Traversing a tree of combinations is easily done using a recusrsive function. We just need to define the boundaries (end conditions).


findOptimalCut←{
     ⎕IO←0
     boards←100×⍺
     cuts←8+100×⍵[⍋⍵]
     sizes counts←↓⍉{⍺,≢⍵}⌸cuts
     all_patterns←↑,¨,⍳counts+1
     pattern_sizes←all_patterns+.×sizes
     cut_offs←↓boards∘.-pattern_sizes
     mask←cut_offs≥0
     patterns←(mask/¨cut_offs),¨mask⌿¨⊂all_patterns

     findValidPatterns←{
         ⎕IO←0
         ⍺←0⌿⊃patterns
         i←≢node←⍺
         node_count←⍵
         counts≡node_count:,⊂(node⍪↑i↓0⌷¨patterns)
         tot←node_count+[1]1↓[1]i⊃patterns
         mask←~∨/counts<[1]tot
         next_count←↓mask⌿tot
         next_nodes←node∘⍪¨↓mask⌿i⊃patterns
         (i+1)=≢boards:(next_count∊⊂counts)/next_nodes
         r←next_nodes ∇¨next_count
         (⊃,/r)~⊂⍬
     }
     pickBestPattern←{
         ⎕IO←0
         0∊⍴⍵:⍬
         (⊃⍒{⍵[⍒⍵]}⍤1⊢↑0⌷[1]¨⍵)⊃⍵
     }

     valid_patterns←findValidPatterns 0×counts
     best←pickBestPattern valid_patterns
     ('board' 'cut_off',sizes)⍪boards,best
 }

his takes a few seconds for a small subset of the problem, but trying to solve the full set would not be feasible (read “would take months”).

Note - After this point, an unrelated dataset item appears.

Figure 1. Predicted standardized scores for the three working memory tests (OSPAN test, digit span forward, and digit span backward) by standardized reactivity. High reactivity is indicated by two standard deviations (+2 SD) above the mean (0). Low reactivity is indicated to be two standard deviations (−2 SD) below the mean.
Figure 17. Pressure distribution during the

I found a sample script on Dyalog’s github that makes it easy to use the isolates offered in a recent version of Dyalog. Download it here.

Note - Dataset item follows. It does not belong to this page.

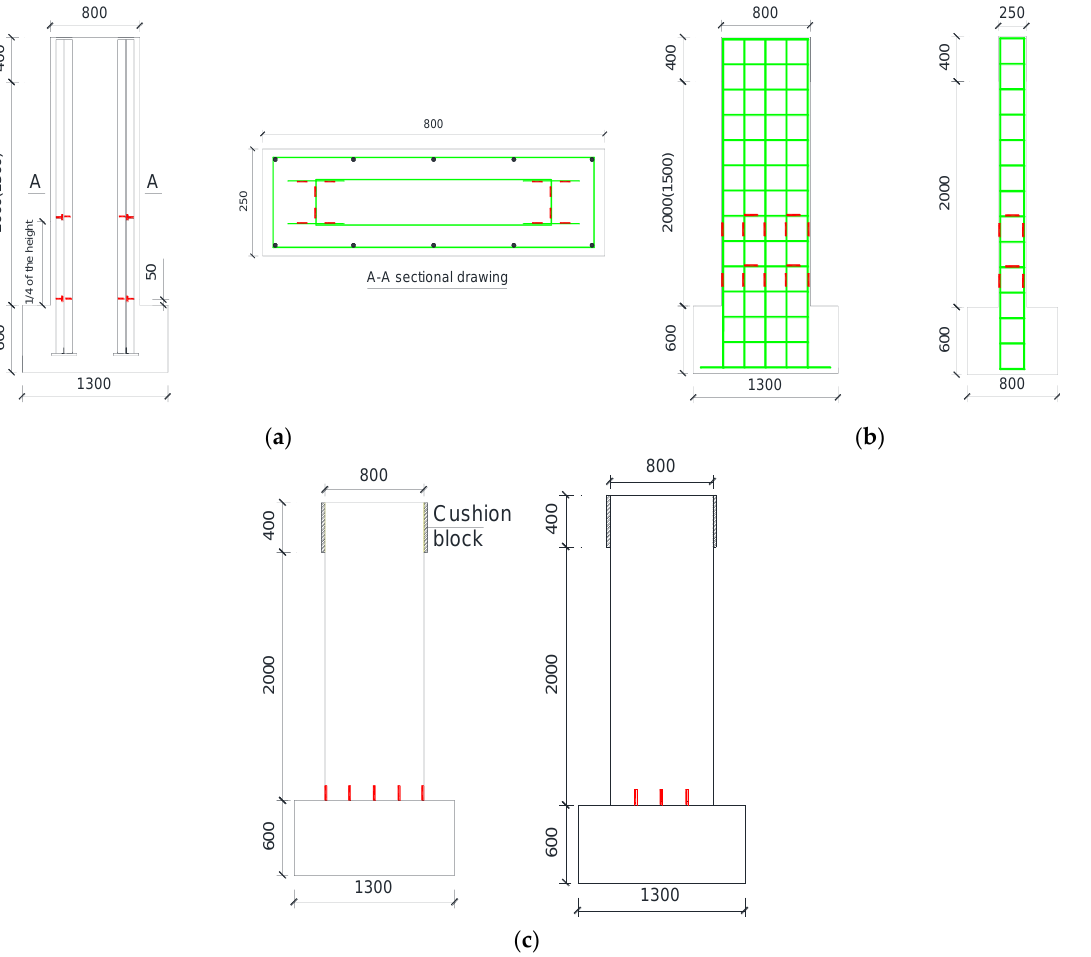
Figure 3. The Layout of the Strain Gauges. ( a ) H-shape steel. ( b ) Reinforcement. ( c ) Concrete.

Below is the same function modified to make use of isolates, thereby splitting the work across all cores available on the machine:


findOptimalCutII←{
     ⎕IO←0
     boards←100×⍺
     cuts←8+100×⍵[⍋⍵]
     sizes counts←↓⍉{⍺,≢⍵}⌸cuts
     all_patterns←↑,¨,⍳counts+1
     pattern_sizes←all_patterns+.×sizes
     cut_offs←↓boards∘.-pattern_sizes
     mask←cut_offs≥0
     patterns←(mask/¨cut_offs),¨mask⌿¨⊂all_patterns

     findValidPatterns←{
         ⎕IO←0
         ⍺←0⌿⊃patterns
         i←≢node←⍺
         node_count←⍵
         counts≡node_count:,⊂(node⍪↑i↓0⌷¨patterns)
         tot←node_count+[1]1↓[1]i⊃patterns
         mask←~∨/counts<[1]tot
         next_count←↓mask⌿tot
         next_nodes←node∘⍪¨↓mask⌿i⊃patterns
         (i+1)=≢boards:(next_count∊⊂counts)/next_nodes
         r←next_nodes ∇¨next_count
         (⊃,/r)~⊂⍬
     }
     pickBestPattern←{
         ⎕IO←0
         0∊⍴⍵:⍬
         (⊃⍒{⍵[⍒⍵]}⍤1⊢↑0⌷[1]¨⍵)⊃⍵
     }
     fvcEach←{
         vc←⍺ findValidPatterns ⍵
         pickBestPattern vc
     }
     nodes←1⊂[0]⊃patterns
     node_counts←↓1↓[1]⊃patterns

     nprocs←#.isolate.Config'processors'
     iss←#.ø¨nprocs⍴⊂'' ⍝ Make isolates
     iss.boards←⊂boards
     iss.counts←⊂counts
     iss.patterns←⊂patterns
     x←iss.⎕FX⊂⎕CR'findValidPatterns'
     x←iss.⎕FX⊂⎕CR'pickBestPattern'
     x←iss.⎕FX⊂⎕CR'fvcEach'
     valid_patterns←nodes('fvcEach' ''#.IIX.PEACH iss)node_counts
     best←pickBestPattern valid_patterns
     ('board' 'cut_off',sizes)⍪boards,best
 }

As a conclusion, I ran the full problem through on an 8-core server with 2GB of ram for each isolate and in just 49.5 hours (!) it produced the result:



┌─────┬───────┬──────┬───┬───┬───┬───┐
│board│cut_off│skirts│   │   │   │   │
├─────┼───────┼──────┼───┼───┼───┼───┤
│520  │4      │148   │368│0  │0  │0  │
├─────┼───────┼──────┼───┼───┼───┼───┤
│460  │352    │108   │0  │0  │0  │0  │
├─────┼───────┼──────┼───┼───┼───┼───┤
│430  │1      │23    │38 │368│0  │0  │
├─────┼───────┼──────┼───┼───┼───┼───┤
│430  │6      │88    │128│208│0  │0  │
├─────┼───────┼──────┼───┼───┼───┼───┤
│400  │1      │33    │38 │328│0  │0  │
├─────┼───────┼──────┼───┼───┼───┼───┤
│380  │0      │23    │33 │88 │108│128│
└─────┴───────┴──────┴───┴───┴───┴───┘

The conclusion of all this? If you spend 2 days calculating the optimal cut pattern, you really should follow the old advice of “measure twice, cut once”.